Die Diskussionen vor Ort zeigen aber auch, daß vom Land inhaltliche Begleitmaßnahmen angeschoben werden müssen. Die Kommunalpolitiker benötigen einen Orientierungsrahmen und erwarten zu Recht Regelungen, die zur Flankierung einer Kommunalreform erforderlich sind. In den vorgesehenen Umsetzungszeitraum fallen zudem zahlreiche Entscheidungen, die weit in die Zukunft reichen. Um Fehlentwicklungen möglichst auszuschließen, brauchen wir deshalb frühzeitig grundsätzliche Regelungen.

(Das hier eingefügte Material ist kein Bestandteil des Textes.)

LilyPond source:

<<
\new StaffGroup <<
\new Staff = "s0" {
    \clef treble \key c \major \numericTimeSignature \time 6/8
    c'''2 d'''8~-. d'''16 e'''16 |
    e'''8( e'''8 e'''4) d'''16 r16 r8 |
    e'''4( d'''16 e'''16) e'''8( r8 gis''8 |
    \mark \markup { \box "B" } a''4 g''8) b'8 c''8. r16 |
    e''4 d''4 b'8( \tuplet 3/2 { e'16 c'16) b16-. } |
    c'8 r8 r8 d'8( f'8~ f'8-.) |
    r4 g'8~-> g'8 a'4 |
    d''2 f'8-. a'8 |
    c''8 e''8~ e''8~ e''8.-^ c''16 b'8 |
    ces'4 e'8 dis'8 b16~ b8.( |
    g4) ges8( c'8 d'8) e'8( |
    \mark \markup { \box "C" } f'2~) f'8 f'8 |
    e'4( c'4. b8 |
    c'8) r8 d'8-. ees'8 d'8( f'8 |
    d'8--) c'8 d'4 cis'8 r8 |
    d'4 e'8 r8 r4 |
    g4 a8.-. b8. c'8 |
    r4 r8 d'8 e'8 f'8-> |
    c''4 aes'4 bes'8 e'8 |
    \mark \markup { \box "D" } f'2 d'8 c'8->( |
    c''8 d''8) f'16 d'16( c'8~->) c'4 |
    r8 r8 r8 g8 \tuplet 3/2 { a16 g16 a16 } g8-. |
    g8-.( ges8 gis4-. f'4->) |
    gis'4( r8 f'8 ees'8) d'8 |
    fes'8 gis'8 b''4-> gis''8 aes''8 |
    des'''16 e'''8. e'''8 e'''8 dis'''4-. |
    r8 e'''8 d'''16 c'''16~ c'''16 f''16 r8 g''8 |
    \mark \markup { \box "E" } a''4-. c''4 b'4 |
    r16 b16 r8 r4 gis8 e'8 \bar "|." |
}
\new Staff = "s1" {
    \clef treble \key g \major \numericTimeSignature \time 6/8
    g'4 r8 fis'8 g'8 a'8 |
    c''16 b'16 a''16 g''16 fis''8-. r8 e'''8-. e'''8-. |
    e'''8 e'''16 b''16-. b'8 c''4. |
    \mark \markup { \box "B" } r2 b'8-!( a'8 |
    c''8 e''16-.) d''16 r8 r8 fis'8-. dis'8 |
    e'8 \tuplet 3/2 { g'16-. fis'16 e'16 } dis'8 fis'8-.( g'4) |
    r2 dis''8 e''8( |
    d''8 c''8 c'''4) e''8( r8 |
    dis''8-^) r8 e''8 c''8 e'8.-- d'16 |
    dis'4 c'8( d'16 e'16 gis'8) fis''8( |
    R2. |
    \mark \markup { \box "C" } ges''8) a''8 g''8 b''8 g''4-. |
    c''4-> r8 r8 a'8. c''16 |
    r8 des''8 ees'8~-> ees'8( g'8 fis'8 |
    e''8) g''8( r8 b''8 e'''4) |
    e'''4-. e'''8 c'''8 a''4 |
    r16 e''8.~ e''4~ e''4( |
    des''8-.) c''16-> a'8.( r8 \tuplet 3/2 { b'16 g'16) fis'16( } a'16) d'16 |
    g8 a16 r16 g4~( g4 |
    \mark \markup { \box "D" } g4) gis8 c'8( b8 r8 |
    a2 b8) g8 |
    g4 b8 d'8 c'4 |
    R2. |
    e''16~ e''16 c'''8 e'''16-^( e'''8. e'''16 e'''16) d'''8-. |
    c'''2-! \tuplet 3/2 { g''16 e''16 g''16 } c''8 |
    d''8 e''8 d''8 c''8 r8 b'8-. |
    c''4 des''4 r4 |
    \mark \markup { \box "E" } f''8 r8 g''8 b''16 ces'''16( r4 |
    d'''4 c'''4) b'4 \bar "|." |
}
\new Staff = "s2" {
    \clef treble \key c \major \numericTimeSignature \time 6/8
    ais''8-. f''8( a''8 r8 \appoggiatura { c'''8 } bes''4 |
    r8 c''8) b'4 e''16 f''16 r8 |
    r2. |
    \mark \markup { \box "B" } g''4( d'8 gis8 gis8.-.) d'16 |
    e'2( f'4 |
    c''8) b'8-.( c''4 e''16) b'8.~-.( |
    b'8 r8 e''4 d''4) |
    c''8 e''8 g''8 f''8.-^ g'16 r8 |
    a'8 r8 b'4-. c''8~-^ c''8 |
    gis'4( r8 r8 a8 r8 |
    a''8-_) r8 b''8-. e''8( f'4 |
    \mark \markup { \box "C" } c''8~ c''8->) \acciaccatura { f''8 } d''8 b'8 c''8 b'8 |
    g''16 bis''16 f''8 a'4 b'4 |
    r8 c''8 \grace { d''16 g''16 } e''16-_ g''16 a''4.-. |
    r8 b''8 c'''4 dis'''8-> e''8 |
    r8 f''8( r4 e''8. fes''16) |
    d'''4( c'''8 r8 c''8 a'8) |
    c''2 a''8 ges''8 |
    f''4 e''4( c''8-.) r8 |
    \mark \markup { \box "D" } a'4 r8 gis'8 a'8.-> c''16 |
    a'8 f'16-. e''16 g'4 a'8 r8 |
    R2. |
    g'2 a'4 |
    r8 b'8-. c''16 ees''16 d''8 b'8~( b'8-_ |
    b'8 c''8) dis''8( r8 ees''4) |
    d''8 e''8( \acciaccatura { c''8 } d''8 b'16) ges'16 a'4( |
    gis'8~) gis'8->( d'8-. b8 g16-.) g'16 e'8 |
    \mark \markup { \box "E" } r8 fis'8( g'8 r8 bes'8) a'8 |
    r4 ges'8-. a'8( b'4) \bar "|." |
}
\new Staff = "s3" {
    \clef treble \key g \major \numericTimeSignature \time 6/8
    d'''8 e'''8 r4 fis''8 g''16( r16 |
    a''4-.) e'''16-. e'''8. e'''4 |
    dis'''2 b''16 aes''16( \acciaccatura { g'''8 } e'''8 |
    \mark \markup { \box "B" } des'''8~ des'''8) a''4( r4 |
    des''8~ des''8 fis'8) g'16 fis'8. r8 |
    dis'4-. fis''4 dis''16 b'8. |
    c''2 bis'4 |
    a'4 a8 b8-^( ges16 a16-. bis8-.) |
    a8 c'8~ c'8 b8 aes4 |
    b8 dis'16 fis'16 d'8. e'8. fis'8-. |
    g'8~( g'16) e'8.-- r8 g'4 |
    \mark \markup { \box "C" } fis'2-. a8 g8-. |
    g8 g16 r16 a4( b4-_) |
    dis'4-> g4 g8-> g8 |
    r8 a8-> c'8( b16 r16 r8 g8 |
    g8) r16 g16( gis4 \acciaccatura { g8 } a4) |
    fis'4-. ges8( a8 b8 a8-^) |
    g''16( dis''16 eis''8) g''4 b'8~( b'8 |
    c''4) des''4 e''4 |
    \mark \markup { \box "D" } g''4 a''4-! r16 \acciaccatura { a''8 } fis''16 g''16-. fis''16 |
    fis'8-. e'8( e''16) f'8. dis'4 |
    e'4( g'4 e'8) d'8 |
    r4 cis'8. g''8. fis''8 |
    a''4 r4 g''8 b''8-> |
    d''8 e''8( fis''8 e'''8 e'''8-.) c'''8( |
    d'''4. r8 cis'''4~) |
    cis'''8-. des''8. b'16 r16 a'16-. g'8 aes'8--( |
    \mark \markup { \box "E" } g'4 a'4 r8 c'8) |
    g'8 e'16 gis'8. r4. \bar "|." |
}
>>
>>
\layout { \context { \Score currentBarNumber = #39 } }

Diesem Anliegen widmet sich der Ihnen heute von der Landesregierung vorgelegte Entwurf eines Ersten Vorschaltgesetzes zur Kommunalreform. Wir beschreiten mit diesem Gesetz einen Weg, wie ihn alle Länder, die schon eine Kommunalreform durchgeführt haben, beschritten haben.

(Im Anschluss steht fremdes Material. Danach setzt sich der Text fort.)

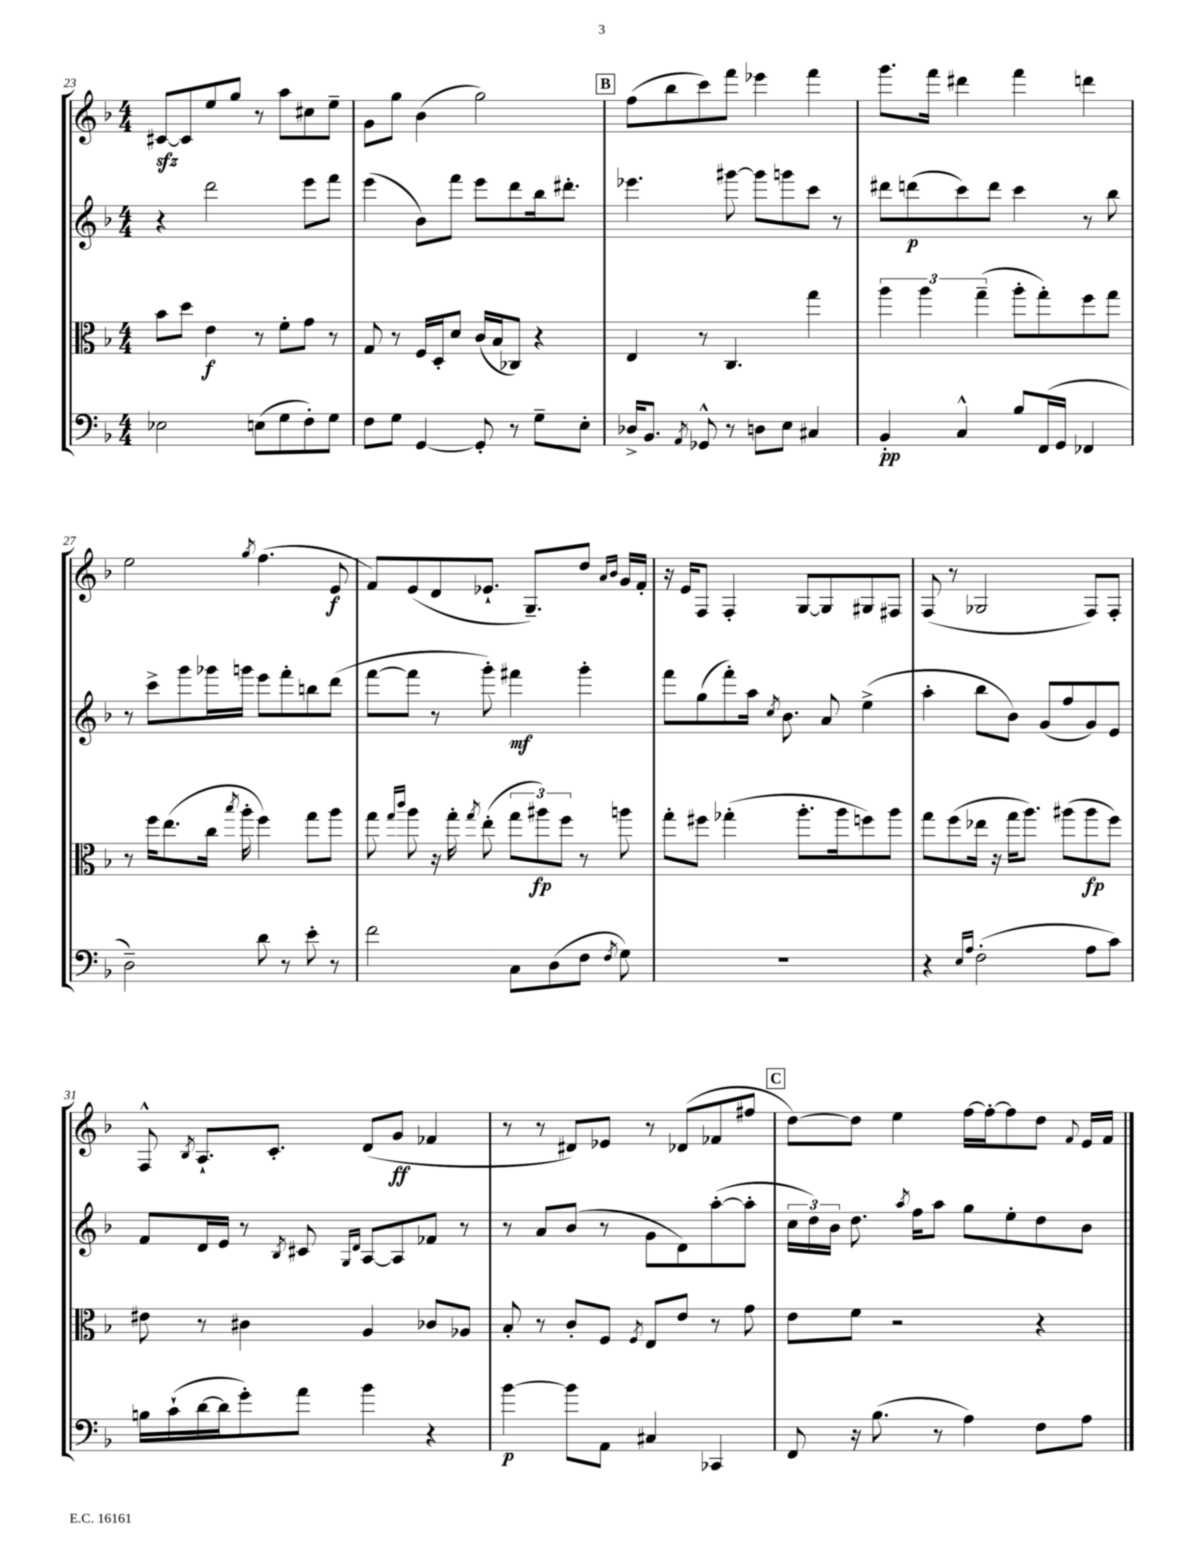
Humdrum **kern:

**kern	**kern	**kern	**kern
*staff4	*staff3	*staff2	*staff1
*clefF4	*clefC3	*clefG2	*clefG2
*k[b-]	*k[b-]	*k[b-]	*k[b-]
*M4/4	*M4/4	*M4/4	*M4/4
2E-	8b-	4r	[8c#
.	8dd	.	8c#]
.	4e	2ddd	8ee
.	.	.	8gg
(8E	8r	.	8r
8G	8f'	.	8aa
8F')	8g	8eee	8cc#
8G	8r	8fff	8ee~
=	=	=	=
8F	8G	(4eee	8g
8G	8r	.	8gg
[4GG	16F	8b-)	(4b-
.	16D'	.	.
.	8d	8fff	.
8GG']	(16c	8eee	2gg)
.	16B-	.	.
8r	8C-)	8ddd	.
8G~	4r	16bb-	.
.	.	8.ddd#'	.
8E'	.	.	.
=	=	=	=
16D-^	4E	4.eee-	(8ff
8.BB-	.	.	.
.	.	.	8bb-
8qAA	.	.	.
8GG-^^	8r	.	8ccc)
8r	4.C	[8ggg#	8fff
8D	.	8ggg#]	4eee-
8E	.	8ggg	.
4C#	4gg	8ccc	4fff
.	.	8r	.
=	=	=	=
4BB-'	6aa	8ddd#	8.ggg
.	.	(8ddd	.
.	6aa	.	.
.	.	.	16fff
4C^^	.	8ccc)	4ddd#
.	(6gg~	.	.
.	.	8ddd	.
8B-	8aa'	4ccc	4fff
(16FF	8gg')	.	.
16GG	.	.	.
4FF-	8ff	8r	4ddd
.	8gg	8bb-	.
=	=	=	=
2D~)	8r	8r	2ee
.	16ff	8ccc^	.
.	(8.ee	.	.
.	.	8ggg	.
.	16cc	16ggg-	.
.	8qbb-	.	.
.	16aa'	16ggg	.
.	.	.	8qgg
8d	4ff)	8eee	(4.ff
8r	.	8fff'	.
8e'	8gg	8bb	.
8r	8aa	(8ddd	8e
=	=	=	=
2f	8gg	[8fff	8f)
.	16qqgg	.	.
.	16qqccc	.	.
.	8aa	8fff]	(8e
.	16r	8r	8d
.	16gg'	.	.
.	8qgg	.	.
.	(8ee'	8ggg')	8.e-`
8C	12gg	4fff#	.
.	.	.	8.G~)
.	12aa#)	.	.
(8D	.	.	.
.	12ff	.	.
8F	8r	4ggg'	8dd
.	.	.	16qqa
8qF	.	.	16qqb-
8G)	8aa	.	16g
.	.	.	16f'
=	=	=	=
1r	8gg'	8fff	16r
.	.	.	16e
.	8ff#	(8gg	8F
.	(4gg-'	8fff')	4F'
.	.	16aa	.
.	.	8qcc	.
.	.	8.b-	.
.	8.aa'	.	[8G
.	.	8a	8G]
.	16aa	.	.
.	8ff)	(4ee^	8G#
.	8aa	.	8F#
=	=	=	=
4r	8gg	4aa'	(8F
.	(8ff	.	8r
16qqE	.	.	.
16qqA	.	.	.
(2F'	16ee-	8bb-	2G-
.	16r	.	.
.	16gg	8b-)	.
.	8.aa)	.	.
.	.	(8g	.
.	(8aa#	8ff	.
8A	8aa#	8g)	8F)
8c)	8ff)	8e	8F'
=	=	=	=
16B	8e#	8f	8F^^
(16c`	.	.	.
.	.	.	8qB-
[16d	8r	16d	8.A`
16d]	.	16e	.
8g')	4c#	8r	.
.	.	.	8.c'
.	.	8qB-	.
8a	.	8c#	.
.	.	16qqG	.
.	.	16qqd	.
4b-	4A	[8A	(8d
.	.	8A]	8g
4r	8c-	8f-	4f-
.	8A-	8r	.
=	=	=	=
[4b-	8B-'	8r	8r
.	8r	8a	8r
8b-]	8c'	(8b-	8d#)
8AA	8F	8r	8e-
.	8qF	.	.
4C#	8E	8g	8r
.	8e	8d)	(8d-
4CC-	8r	([8aa'	8f-
.	8g	8aa']	8ff#
=	=	=	=
8FF	8e	24cc	[8dd)
.	.	24dd)	.
.	.	24b-	.
16r	8f	8.dd	8dd]
(8.B-	.	.	.
.	2r	.	4ee
.	.	8qaa	.
.	.	16ff	.
8r	.	8aa	.
4A)	.	8gg	[16ff
.	.	.	16ff'_
.	.	8ee'	8ff]
8F	4r	8dd	8dd
.	.	.	8qqf
8A	.	8b-	16e
.	.	.	16f
==	==	==	==
*-	*-	*-	*-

Bevor ich auf den Inhalt im einzelnen eingehe, möchte ich noch eine Bemerkung zur Terminierung dieses Vorschaltgesetzes vorwegschicken. Ich sagte bereits, daß die politische Diskussion um die konkreten Inhalte der Kommunalreform noch andauert. Dabei geht es auch um die Zahlen des Leitbildes. Gleichwohl sind jetzt schon flankierende Maßnahmen zu beschließen, um

Fehlentwicklungen zu vermeiden. Wir alle kennen zahlreiche Beispiele mit unerwünschten Folgen. Ich erinnere nur an das „Schiff“ in Staßfurt und an das Landratsamt in Genthin.

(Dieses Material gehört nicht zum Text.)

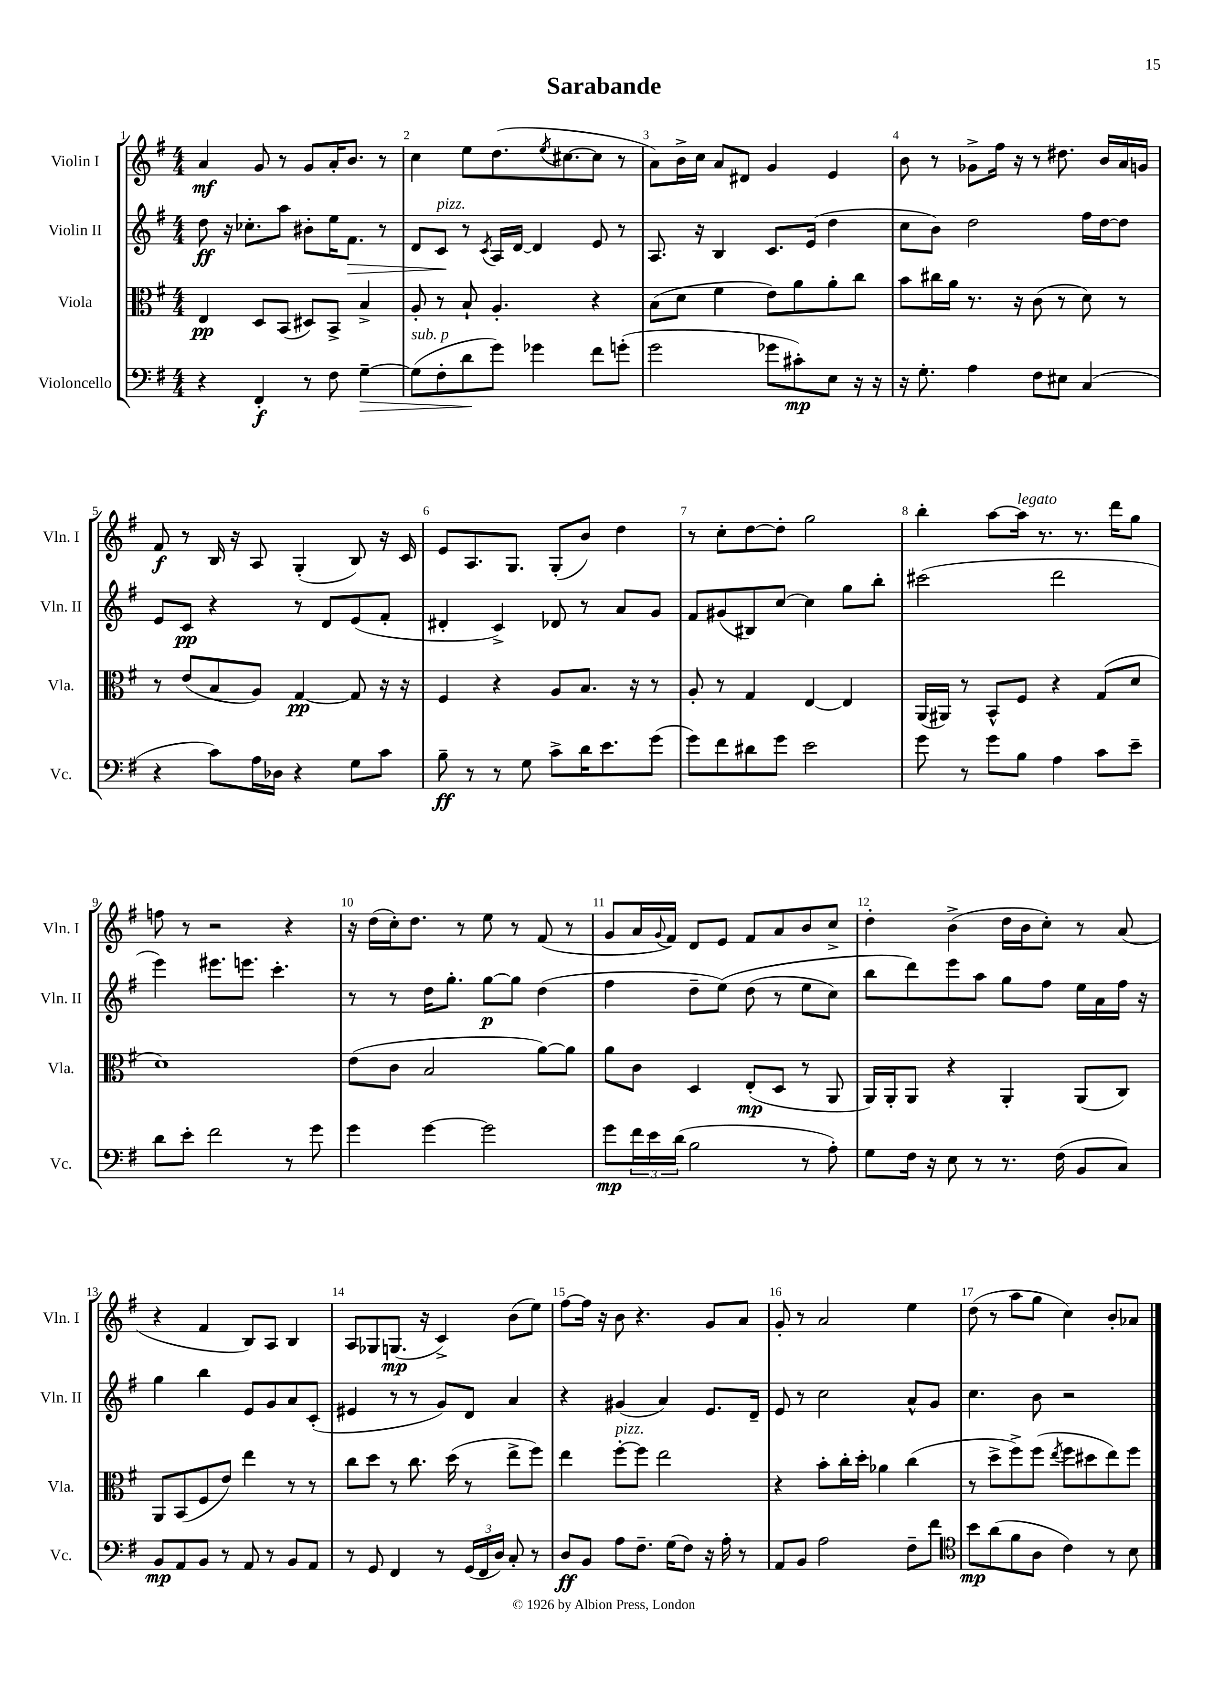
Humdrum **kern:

Das Vorschaltgesetz wird folglich bewußt parallel zur laufenden politischen Diskussion eingebracht. Dieser Umstand ist in der Sache unschädlich, da das Vorschaltgesetz keine Vorentscheidung bezüglich der Größe künftiger kommunaler Einheiten und ihres konkreten Zuschnitts beinhalten muß. Der vorgelegte Gesetzentwurf stellt besser gesagt den Einstieg in die freiwillige Phase der Kommunalreform dar.

Ich möchte noch einmal betonen, daß es dagegen im Land nur noch vereinzelten Widerstand gibt. Im Gegenteil, durch die jüngsten Beiträge der kommunalen Spitzenverbände, insbesondere durch die Stellungnahme des Städte- und Gemeindebundes, wurde die Notwendigkeit, eine Reform durchzuführen, nachhaltig unterstrichen.

Im Kern unterstützt diese Stellungnahme alle Eckdaten des Leitbildes zur gemeindlichen Ebene. Teilweise werden sogar Vorstellungen entwickelt, die über das Leitbild hinausgehen. Auch die in der Stellungnahme enthaltenen zahlenmäßigen Anforderungen an die Größe künftiger gemeindlicher Einheiten sind, soweit sie vom Leitbild überhaupt abweichen, akzeptabel.

Ich würde es begrüßen, wenn der Landtag sich die Kernpunkte des Papiers zu eigen machen würde, vielleicht schon im Zusammenhang mit der Verabschiedung des Vorschaltgesetzes, zum Beispiel in Form einer Entschließung. Meine Hoffnung, daß dies möglich sein sollte, wird durch die positiven Signale der letzten Tage, die von der PDS und von der CDU ausgegangen sind, bestärkt. Ich denke dabei an das letzte Wochenende. Lassen Sie uns gemeinsam diesen Schwung aufnehmen und die Reform umsetzen.

Ich möchte es an dieser Stelle nicht versäumen, vor allen Dingen dem Städte- und Gemeindebund zu danken, der sich bei dem für ihn gewiß nicht einfachen Unterfangen so engagiert und offen zum Leitbild bekennt.